▶ **Exercise aim**
Output the listing exactly as written, apart from its pictures.

▶ **Raw data**
Content starts

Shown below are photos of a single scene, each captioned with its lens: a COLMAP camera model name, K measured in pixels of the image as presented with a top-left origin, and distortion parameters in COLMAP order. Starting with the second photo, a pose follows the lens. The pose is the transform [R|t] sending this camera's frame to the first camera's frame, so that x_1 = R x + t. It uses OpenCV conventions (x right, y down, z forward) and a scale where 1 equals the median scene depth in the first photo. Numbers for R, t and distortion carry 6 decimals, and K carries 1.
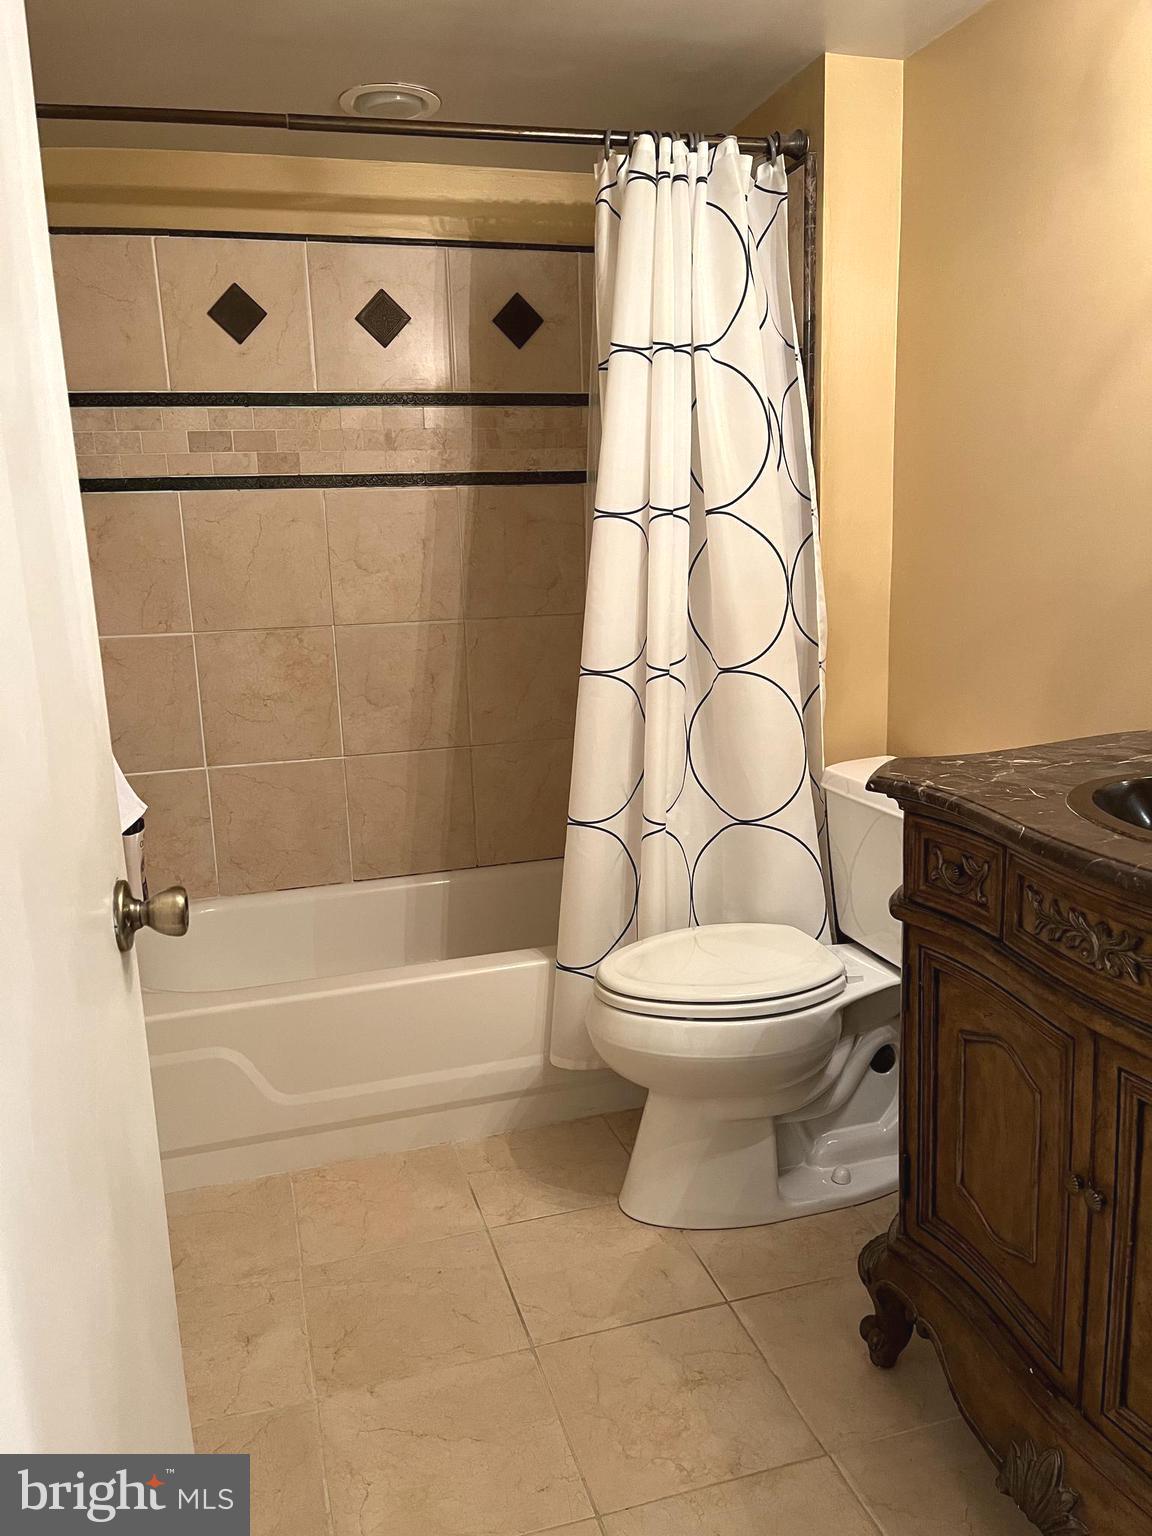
lens RADIAL K [[1158.2, 0, 572.0], [0, 1158.2, 763.8], [0, 0, 1]] dist [0.022751, -0.000272]
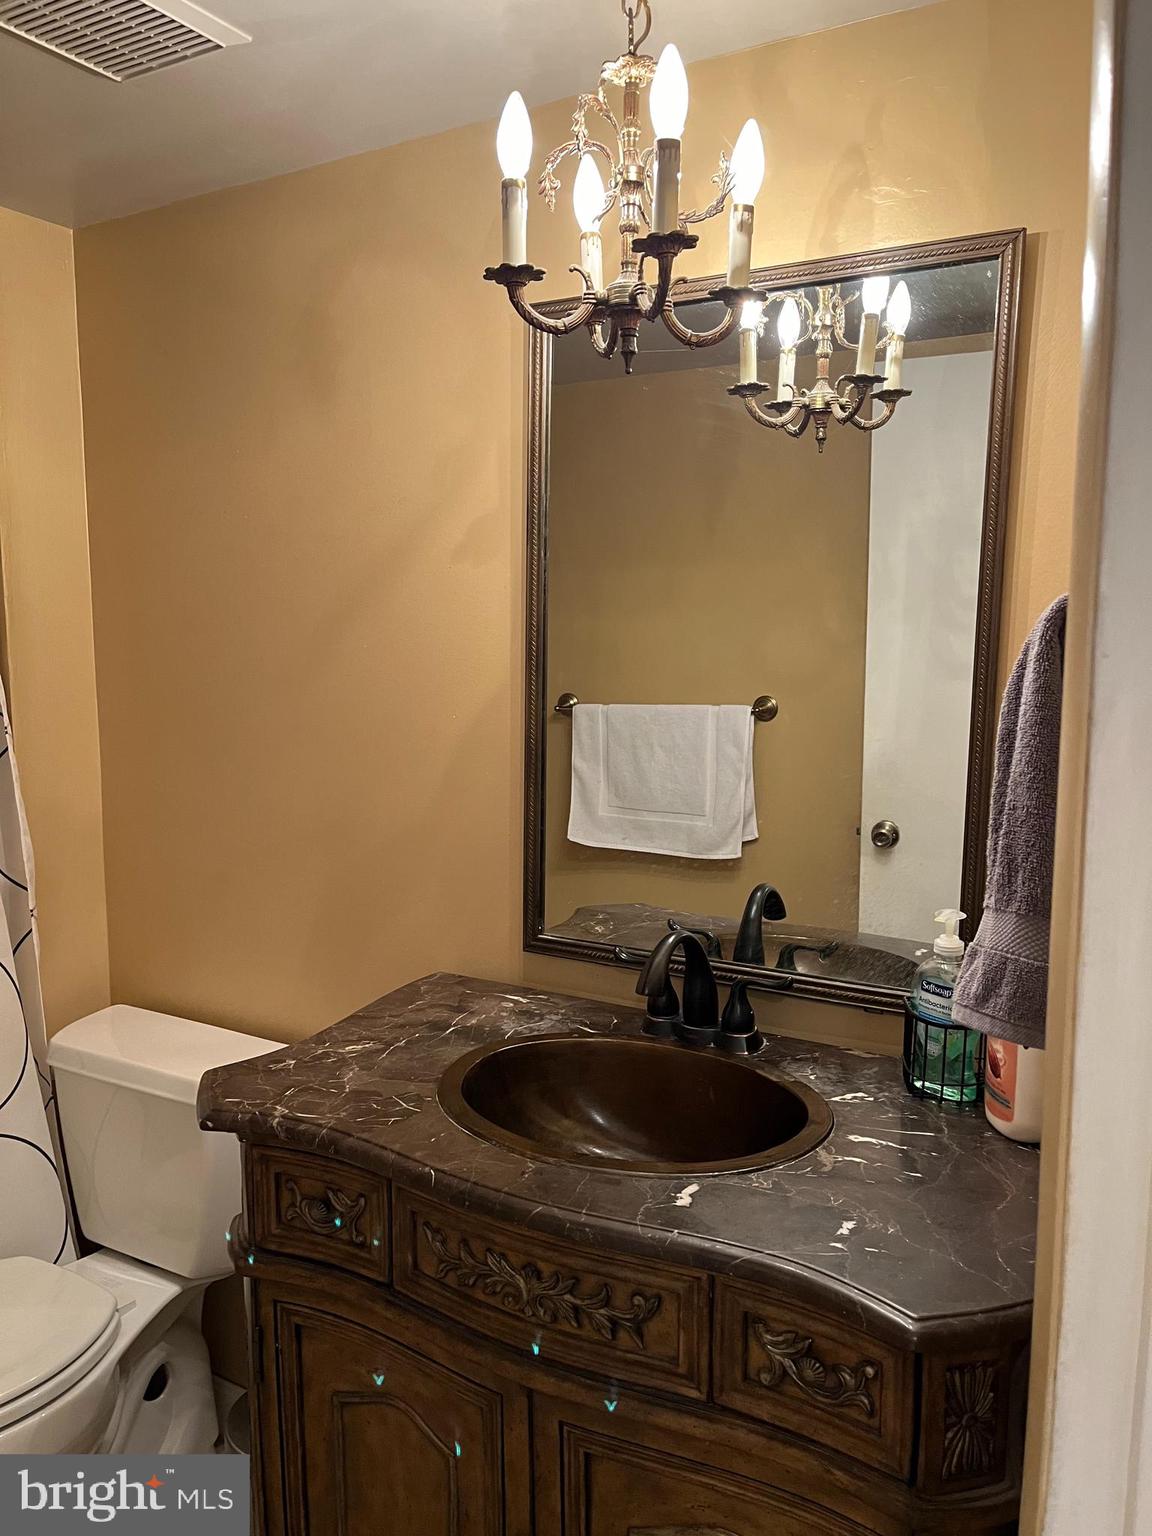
lens RADIAL K [[1158.2, 0, 572.6], [0, 1158.2, 775.6], [0, 0, 1]] dist [0.022751, -0.000272]
pose [[0.728850, -0.043250, 0.683306, -0.108595], [0.108571, 0.992676, -0.052975, -0.165168], [-0.676011, 0.112798, 0.728208, 0.231985]]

Content ends

▶ **Expected output**
Shown below are photos of a single scene, each captioned with its lens: a COLMAP camera model name, K measured in pixels of the image as presented with a top-left origin, and distortion parameters in COLMAP order. Starting with the second photo, a pose follows the lens. The pose is the transform [R|t] sending this camera's frame to the first camera's frame, so that x_1 = R x + t. It uses OpenCV conventions (x right, y down, z forward) and a scale where 1 equals the median scene depth in the first photo. Numbers for R, t and distortion carry 6 decimals, and K carries 1.
lens RADIAL K [[1158.2, 0, 572.0], [0, 1158.2, 763.8], [0, 0, 1]] dist [0.022751, -0.000272]
lens RADIAL K [[1158.2, 0, 572.6], [0, 1158.2, 775.6], [0, 0, 1]] dist [0.022751, -0.000272]
pose [[0.728850, -0.043250, 0.683306, -0.108595], [0.108571, 0.992676, -0.052975, -0.165168], [-0.676011, 0.112798, 0.728208, 0.231985]]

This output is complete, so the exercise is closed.